Sufficient Conditions for Feasibility of Optimal Control Problems Using Control Barrier Functions
This work addresses a critical bottleneck in control theory for ensuring reliable and safe optimal control in systems like adaptive cruise control, though it is incremental as it builds on existing CBF/CLF frameworks.
The paper tackles the challenge of ensuring feasibility in quadratic programs (QPs) derived from optimal control problems using Control Barrier Functions (CBFs) and Control Lyapunov Functions (CLFs), particularly under tight control bounds and high relative degree safety constraints, by providing sufficient conditions for guaranteed feasibility through an additional CBF constraint that maintains compatibility and increases feasibility.
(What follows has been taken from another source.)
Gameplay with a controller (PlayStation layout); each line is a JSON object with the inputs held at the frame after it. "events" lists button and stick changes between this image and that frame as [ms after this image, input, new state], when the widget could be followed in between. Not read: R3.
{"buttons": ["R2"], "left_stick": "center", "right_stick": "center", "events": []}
It has been shown that satisfying state and control constraints while optimizing quadratic costs subject to desired (sets of) state convergence for affine control systems can be reduced to a sequence of quadratic programs (QPs) by using Control Barrier Functions (CBFs) and Control Lyapunov Functions (CLFs). One of the main challenges in this approach is ensuring the feasibility of these QPs, especially under tight control bounds and safety constraints of high relative degree. In this paper, we provide sufficient conditions for guranteed feasibility. The sufficient conditions are captured by a single constraint that is enforced by a CBF, which is added to the QPs such that their feasibility is always guaranteed. The additional constraint is designed to be always compatible with the existing constraints, therefore, it cannot make a feasible set of constraints infeasible - it can only increase the overall feasibility. We illustrate the effectiveness of the proposed approach on an adaptive cruise control problem.